DATA SUPPLIED Start Marker

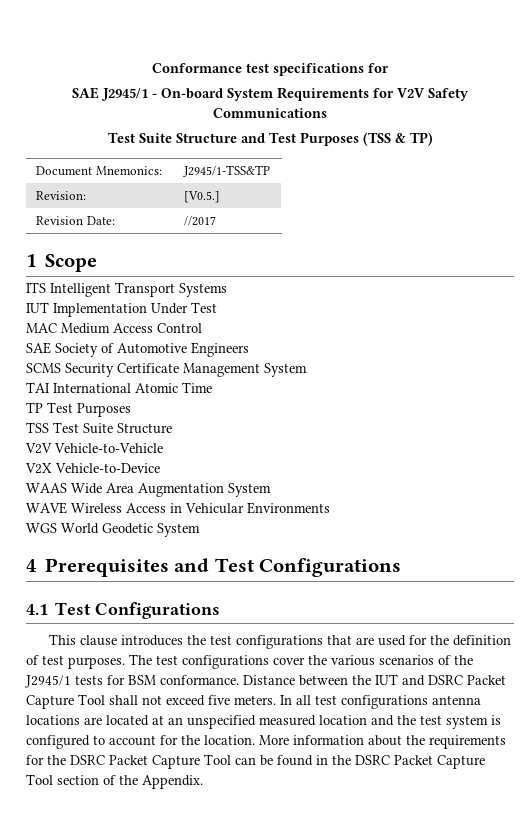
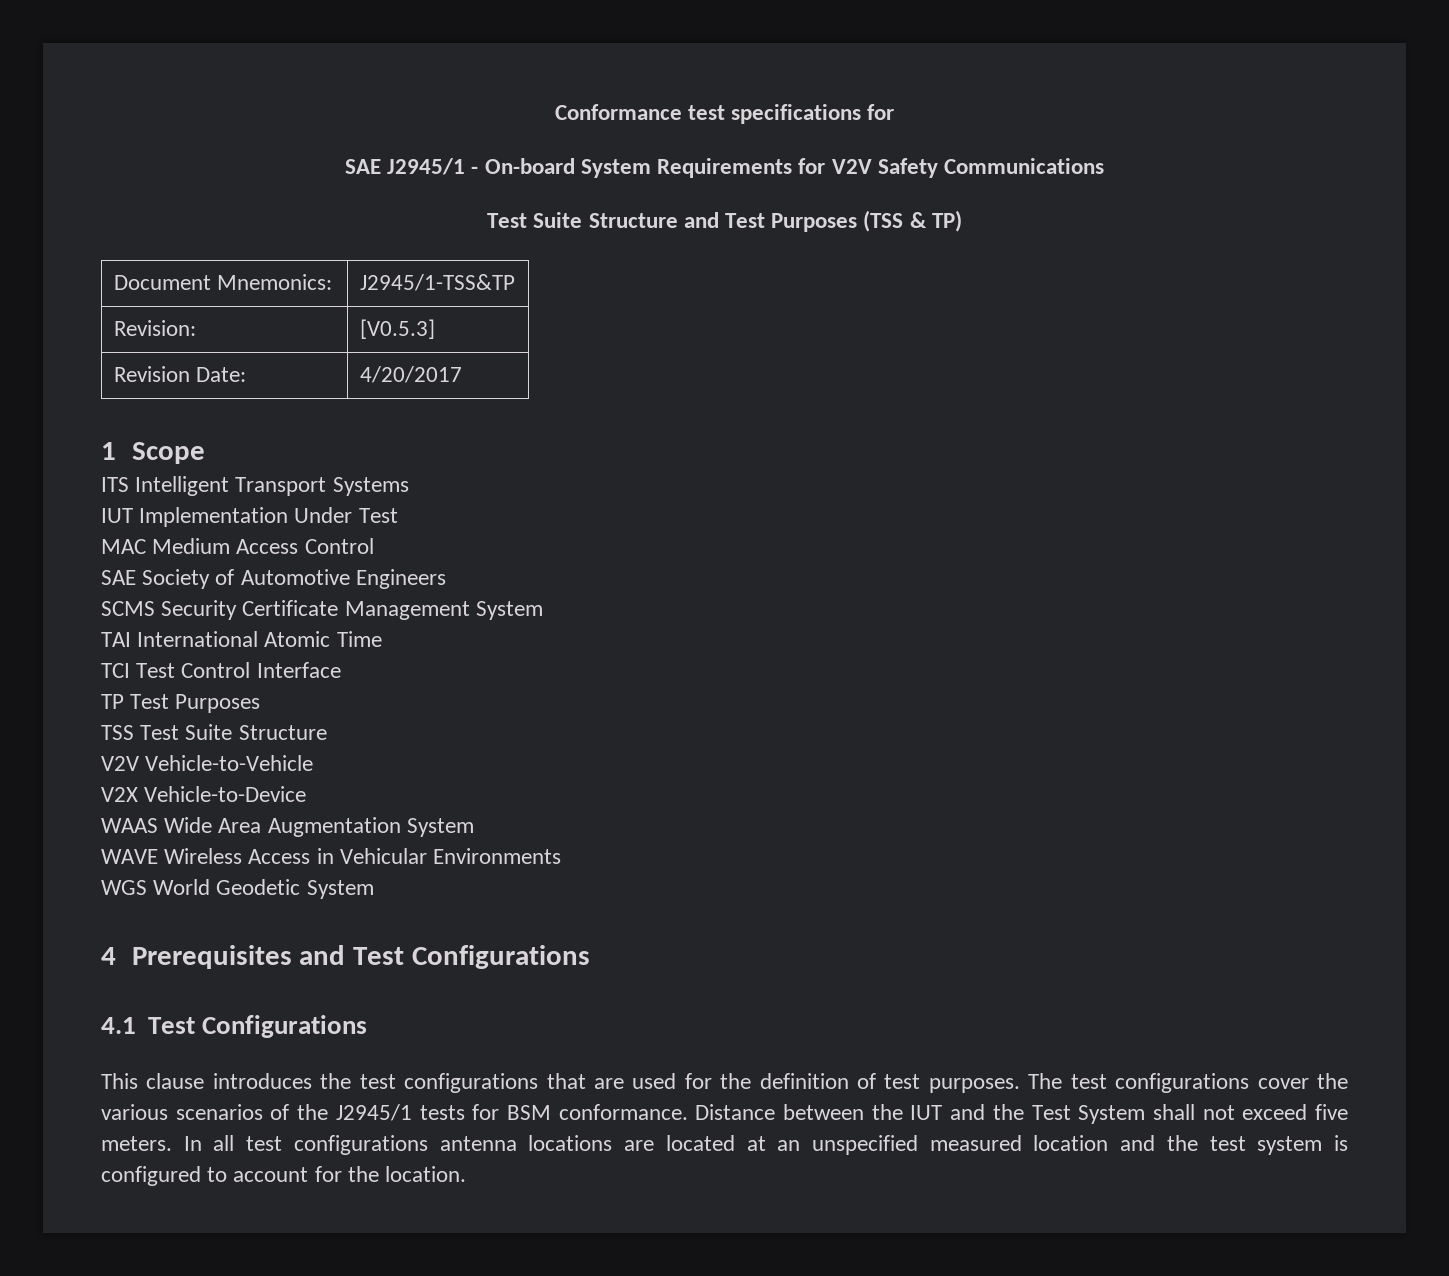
[184,191,221,203] [V0.5.] -> [359,319,435,339] [V0.5.3]
[184,216,217,226] //2017 -> [359,366,462,383] 4/20/2017
(212, 387) none -> [101,662,341,678] // TCI Test Control Interface
[428,675,506,685] [26,694,105,709] DSRC Packet Capture Tool -> [992,1104,1146,1124] the Test System
[259,735,506,749] [26,754,485,769] [26,774,203,789] More information about the requirements for the DSRC Packet Capture Tool can be found in the DSRC Packet Capture Tool section of the Appendix. -> (467, 1174) none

DATA SUPPLIED End Marker

Every line from the top of the records above to the line with "[428,675,506,685] [26,694,105,709] DSRC", inclusive, should be duplicated exactly, minus the pictures.

[184,191,221,203] [V0.5.] -> [359,319,435,339] [V0.5.3]
[184,216,217,226] //2017 -> [359,366,462,383] 4/20/2017
(212, 387) none -> [101,662,341,678] // TCI Test Control Interface
[428,675,506,685] [26,694,105,709] DSRC Packet Capture Tool -> [992,1104,1146,1124] the Test System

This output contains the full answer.